Paragraph: From C. G. Jung’s Answer to Job

Everything now depends on man: immense power of destruction is given into his hand, and the question is whether he can resist the will to use it, and can temper his will with the spirit of love and wisdom. He will hardly be capable of doing so on his own unaided resources. He needs the help of an “advocate” in heaven, that is, the child who was caught up to God and who brings the “healing” and making whole of the hitherto fragmentary man. Whatever man’s wholeness, or the self, may mean per se, empirically it is an image of the goal of life spontaneously produced by the unconscious, irrespective of the wishes and fears of the conscious mind. It stands for the goal of the total man, for the realization of his wholeness and individuality with or without consent of his will. The dynamic of this process is instinct, which ensures that everything which belongs to an individual’s life shall enter into it, whether he consents or not, or is conscious of what is happening to him or not. Obviously, it makes a great deal of difference subjectively whether he knows what he is living out, whether he understands what he is doing, and whether he accepts responsibility for what he proposes to do or has done. The difference between conscious realization and the lack of it has been roundly formulated in the saying of Christ already quoted: “Man, if indeed thou knows what thou doest, thou art blessed: but if thou knowest not, thou art cursed, and a transgressor of the law.” Before the bar of nature and fate, unconsciousness is never accepted as an excuse; on the contrary, there are very severe penalties for it. Hence all unconscious nature longs for the light of consciousness while frantically struggling  against it at the same time. 

The conscious realization of what is hidden and kept secret certainly confronts us with an insoluble conflict; at least this is how it appears to the conscious mind. But the symbols that rise up out of the unconscious in dreams show it rather as a confrontation of opposites, and the images of the goal represent their successful reconciliation. Something empirically demonstrable comes to our aid from the depths of our unconscious nature. It is the task of the conscious mind to understand these hints. If this does not happen, the process of individuation will nevertheless continue. The only difference is that we become its victims and are dragged along by the fate towards that inescapable goal which we might have reached walking upright, if only we had taken the trouble and been patient enough to understand in time the meaning of the numina that cross our path. The only thing that really matters now is whether man can climb up to a higher moral level, to a higher plane of consciousness, in order to be equal to the superhuman powers which the fallen angels have played into his hands. But he can make no progress with himself unless he becomes very much better acquainted with his own nature. Unfortunately, a terrifying ignorance prevails in this respect, and an equally great aversion to increasing the knowledge of his intrinsic character.  However, in the most unexpected quarters nowadays we find people who can no longer blink the fact that something ought to be done wth man in regard to his psychology. Unfortunately, the little word “ought” tells us that they do not know what to do, and do not know the way that leads to the goal. We can, of course, hope for the undeserved grace of God, who hears our prayers. But God, also does not hear our prayers, wants to become man, and for that purpose he has chosen, through the Holy Ghost, the creaturely man filled with darkness—the natural man who is tainted with original sin and who learnt the divine arts and sciences from the fallen angels. The guilty man is eminently suitable and is therefore chosen to become the vessel for the continuing incarnation, not the guiltless one who holds aloof from the world and refuses to pay his tribute to life, for in him the dark God would find no room. 
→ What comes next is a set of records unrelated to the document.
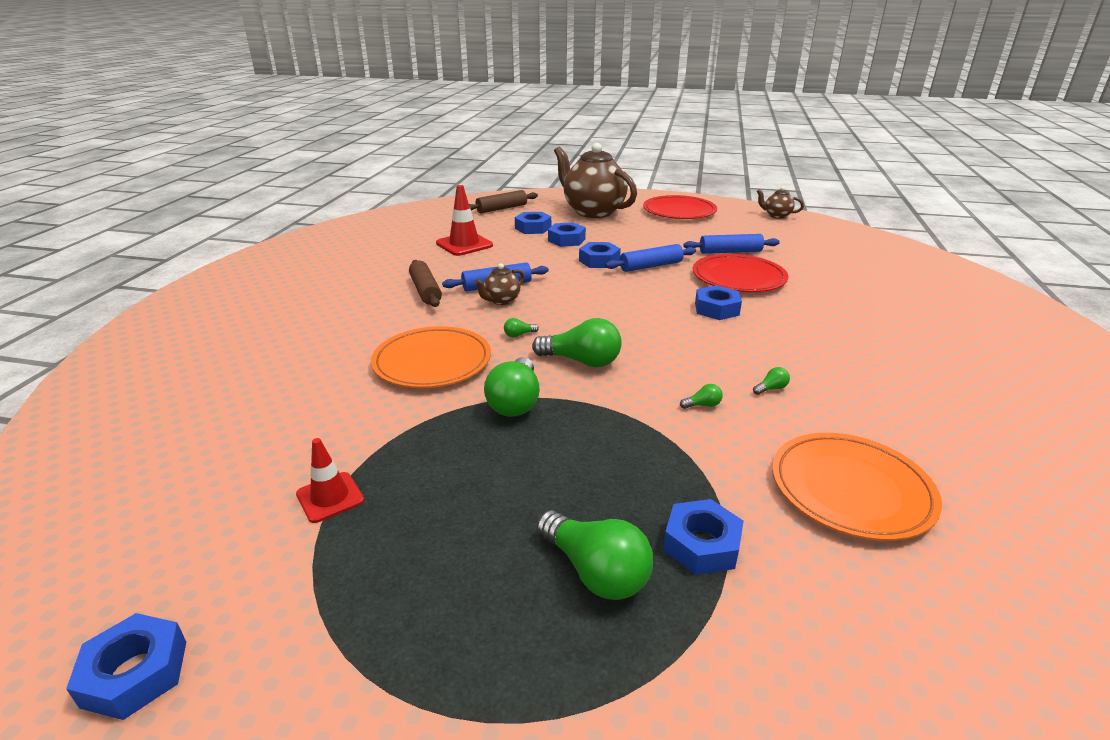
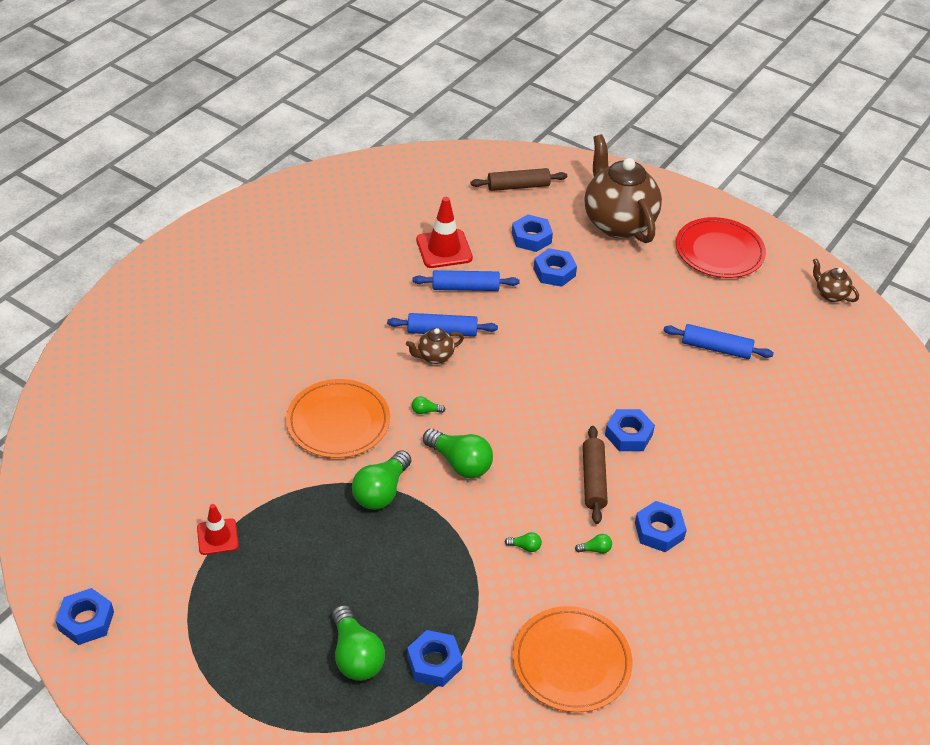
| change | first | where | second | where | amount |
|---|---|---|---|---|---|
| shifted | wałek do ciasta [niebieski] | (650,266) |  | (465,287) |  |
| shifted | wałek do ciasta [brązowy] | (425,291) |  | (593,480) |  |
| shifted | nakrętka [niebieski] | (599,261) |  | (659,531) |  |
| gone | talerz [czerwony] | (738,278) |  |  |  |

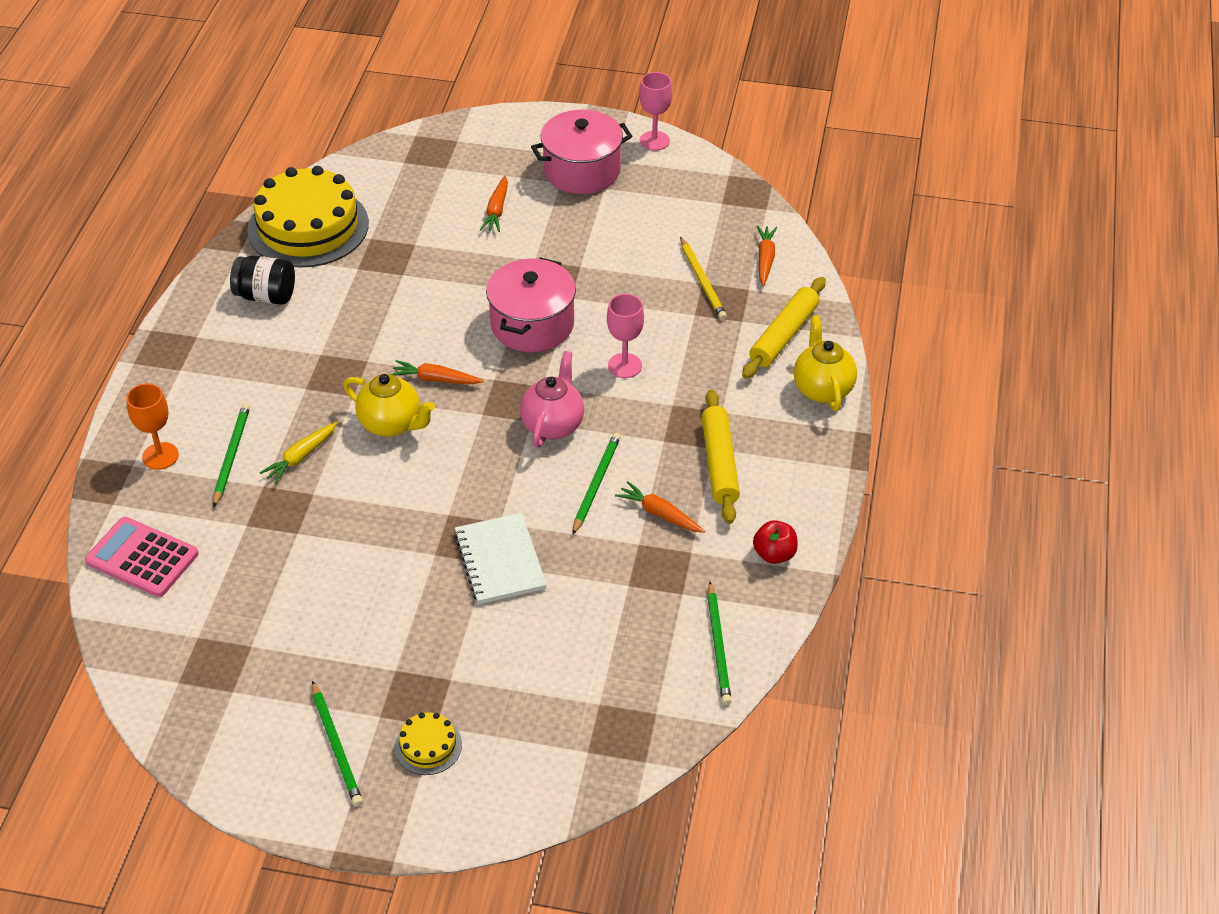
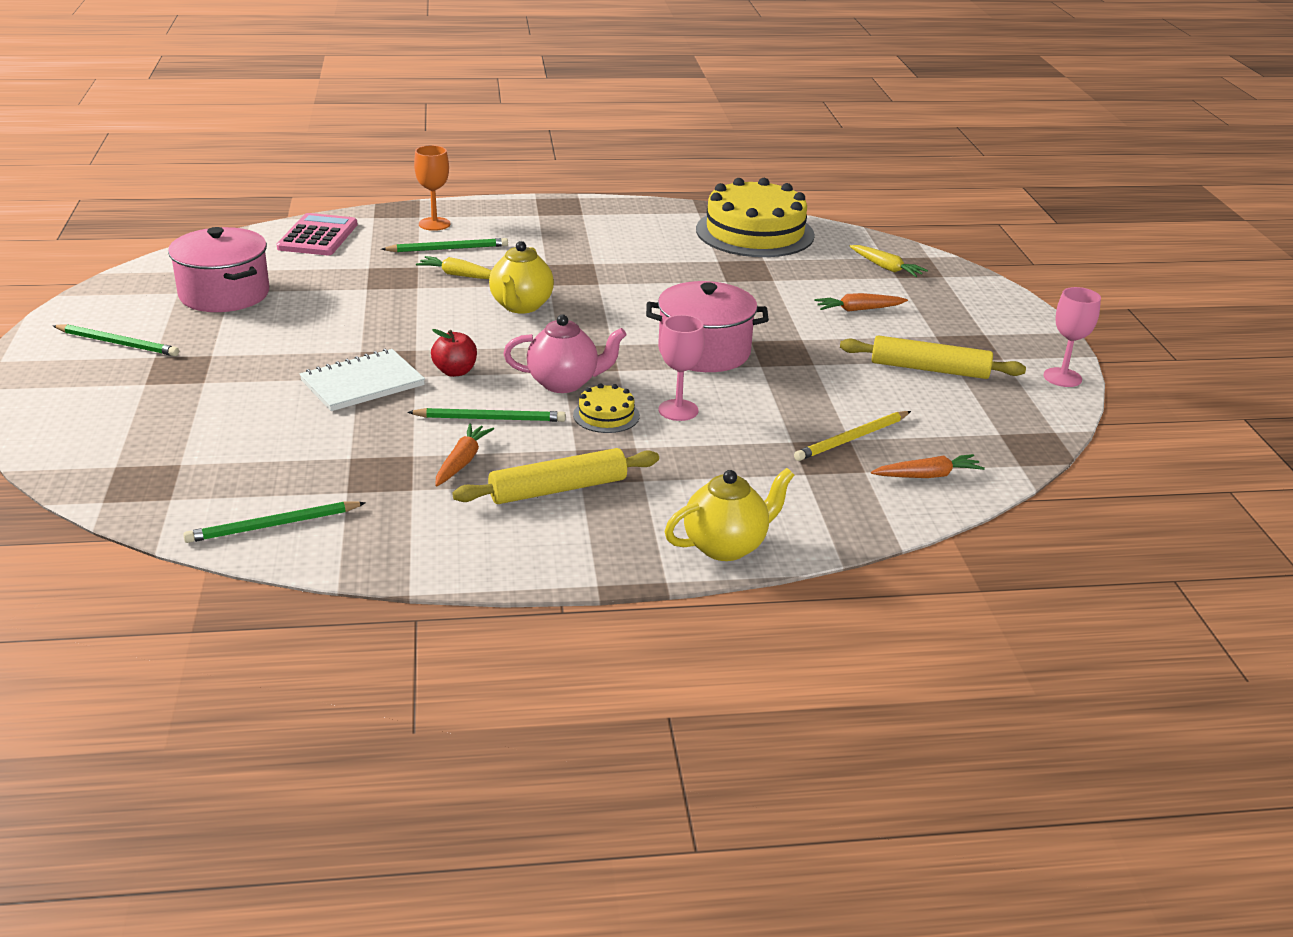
| change | first | where | second | where | amount |
|---|---|---|---|---|---|
| rotated | ołówek [zielony] | (336,746) |  | (118,343) | 120 degrees counterclockwise |
| shifted | garnek [różowy] | (582,171) |  | (224,294) |  |
| shifted | jabłko [czerwony] | (774,554) |  | (455,371) |  |
| shifted | tort [żółty] | (428,746) |  | (606,415) |  |
| shifted | wałek do ciasta [żółty] | (784,335) |  | (929,369) |  |
| new |  |  | marchewka [żółty] | (886,268) |  |
| gone | słoik [czarny] | (266,296) |  |  |  |
| gone | marchewka [pomarańczowy] | (435,379) |  |  |  |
Since the Apocalypse we now know again that God is not only to be loved, but also to be feared.  He fills us with evil as well as good, otherwise he would not need to be feared; and because he wants to become man, the uniting of his antinomy must take place in man. This involves man in a new responsibility. He can no longer wriggle out of it on the plea of his littleness and nothingness, for the dark God has slipped the atom bomb and chemical weapons into his hands and given him the power to empty out the apocalyptic vials of wrath on his fellow creatures. Since he has been granted an almost godlike power, he can no longer remain blind and unconscious. He must know something of God’s nature and of metaphysical processes if he is to understand himself and thereby achieve gnosis of the Divine. 

Jung, C.G. Answer to Job. Trans. R. F. C. Hill. Princeton University Press: New Jersey, 1973. 97-98. Print.